ECLI:NL:HR:2016:2175

Hoge Raad

Datum uitspraak
23 september 2016
Publicatiedatum
22 september 2016
Zaaknummer
16/03343
Instantie
Hoge Raad
Type
Uitspraak
Procedures
  • Cassatie
Rechters
Vindplaatsen
  • Rechtspraak.nl
AI samenvatting door LexboostAutomatisch gegenereerd

Ontvankelijkheid van het beroep in cassatie tegen uitspraken van de Centrale Raad van Beroep

In deze zaak heeft de Hoge Raad op 23 september 2016 uitspraak gedaan in het beroep in cassatie van belanghebbende tegen een eerdere uitspraak van de Centrale Raad van Beroep.

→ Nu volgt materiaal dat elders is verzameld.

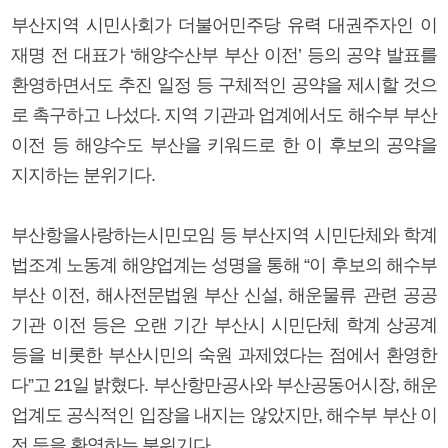
부산지역 시민사회가 더불어민주당 유력 대권주자인 이
재명 전 대표가 ‘해양수산부 부산 이전’ 등의 공약 발표를
환영하면서도 추진 일정 등 구체적인 공약을 제시할 것으
로 촉구하고 나섰다. 지역 기관과 업계에서도 해수부 부산
이전 등 해양수도 부산을 키워드로 한 이 후보의 공약을
지지하는 분위기다.
부산항을사랑하는시민모임 등 부산지역 시민단체와 학계
법조계 노동계 해양업계는 성명을 통해 “이 후보의 해수부
부산 이전, 해사전문법원 부산 신설, 해운물류 관련 공공
기관 이전 등은 오랜 기간 부산시 시민단체 학계 상공계
등을 비롯한 부산시민의 숙원 과제였다는 점에서 환영한
다”고 21일 밝혔다. 부산항만공사와 부산공동어시장, 해운
업계도 공식적인 입장을 내지는 않았지만, 해수부 부산 이
전 등을 환영하는 분위기다.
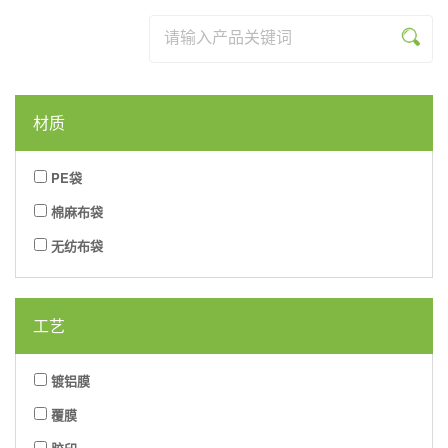
列
系
品
资
乐
米
列
系
讯
网
乐
列
材质
页
(中
版
国)
PE袋
棉麻布袋
无纺布袋
工艺
镀铝膜
覆膜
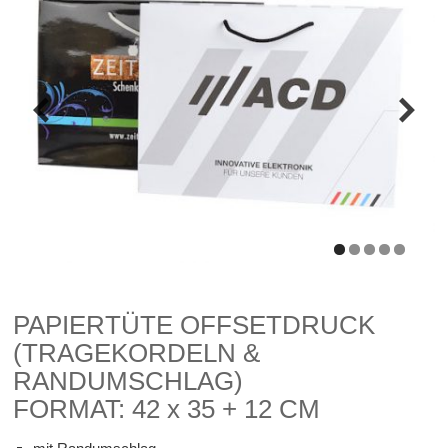
PAPIERTÜTE OFFSETDRUCK
(TRAGEKORDELN &
RANDUMSCHLAG)
FORMAT: 42 x 35 + 12 CM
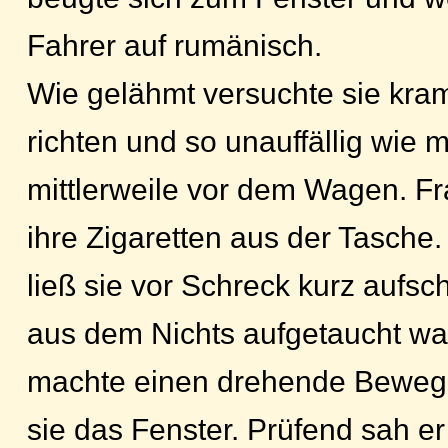
Fahrer auf rumänisch.
Wie gelähmt versuchte sie kramp
richten und so unauffällig wie m
mittlerweile vor dem Wagen. F
ihre Zigaretten aus der Tasche
ließ sie vor Schreck kurz aufsch
aus dem Nichts aufgetaucht war
machte einen drehende Bewegu
sie das Fenster. Prüfend sah e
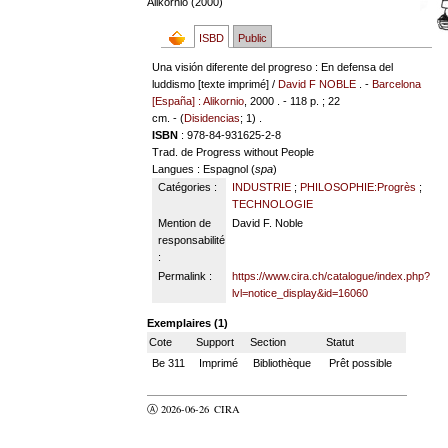
Alikornio (2000)
ISBD
Public
Una visión diferente del progreso : En defensa del
luddismo [texte imprimé] /
David F NOBLE
. -
Barcelona
[España] : Alikornio
, 2000 . - 118 p. ; 22
cm. - (
Disidencias
; 1) .
ISBN
: 978-84-931625-2-8
Trad. de Progress without People
Langues
: Espagnol (
spa
)
Catégories :
INDUSTRIE
;
PHILOSOPHIE:Progrès
;
TECHNOLOGIE
Mention de
David F. Noble
responsabilité
:
Permalink :
https://www.cira.ch/catalogue/index.php?
lvl=notice_display&id=16060
Exemplaires (1)
Cote
Support
Section
Statut
Be 311
Imprimé
Bibliothèque
Prêt possible
Ⓐ 2026-06-26
CIRA
valider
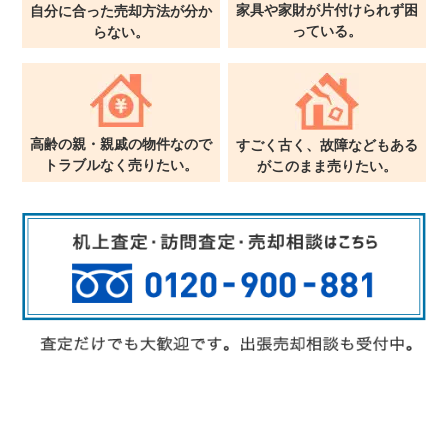
家具や家財が片付けられず
困
自分に合った売却方法が
分か
っている。
らない。
高齢の親・親戚の物件なので
すごく古く、故障などもある
トラブルなく売りたい。
が
このまま売りたい。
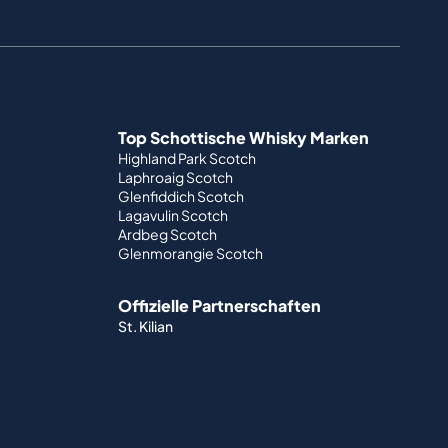
Top Schottische Whisky Marken
Highland Park Scotch
Laphroaig Scotch
Glenfiddich Scotch
Lagavulin Scotch
Ardbeg Scotch
Glenmorangie Scotch
Offizielle Partnerschaften
St. Kilian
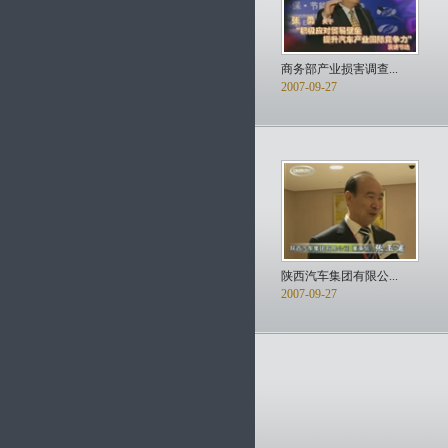
商务部产业损害调查...
2007-09-27
陕西汽车集团有限公...
2007-09-27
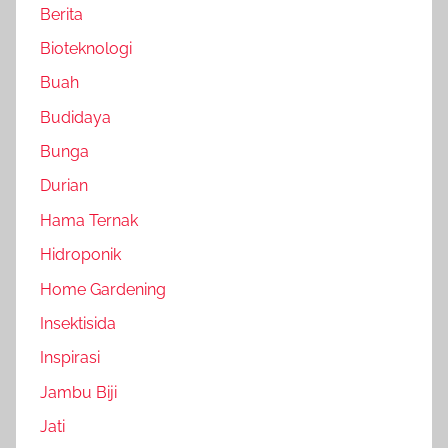
Berita
Bioteknologi
Buah
Budidaya
Bunga
Durian
Hama Ternak
Hidroponik
Home Gardening
Insektisida
Inspirasi
Jambu Biji
Jati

De zaak betreft een hoger beroep dat door belanghebbende was ingesteld tegen een uitspraak van de Rechtbank te Groningen van 18 december 2009. De Hoge Raad heeft in zijn beoordeling gekeken naar de ontvankelijkheid van het beroep in cassatie, waarbij het van belang is dat de Hoge Raad enkel kennisneemt van cassatieberoepen tegen uitspraken van bestuursrechters indien dit bij wet is bepaald. In dit geval was er geen wettelijke bepaling die het beroep in cassatie tegen de uitspraak van de Centrale Raad van Beroep mogelijk maakte. Hierdoor heeft de Hoge Raad geconcludeerd dat het beroep in cassatie niet-ontvankelijk verklaard dient te worden. De uitspraak benadrukt de strikte voorwaarden waaronder de Hoge Raad kan oordelen over cassatieberoepen, vooral in het bestuursrecht.

Uitspraak

23 september 2016
Nr. 16/03343
Arrest
gewezen op het beroep in cassatie van
[X]te
[Z](hierna: belanghebbende) tegen de uitspraak van de
Centrale Raad van Beroepvan 29 juni 2010, nr. 10/163 WWB, betreffende op het hoger beroep van belanghebbende tegen een uitspraak van de Rechtbank te Groningen van 18 december 2009 (nr. 09/768).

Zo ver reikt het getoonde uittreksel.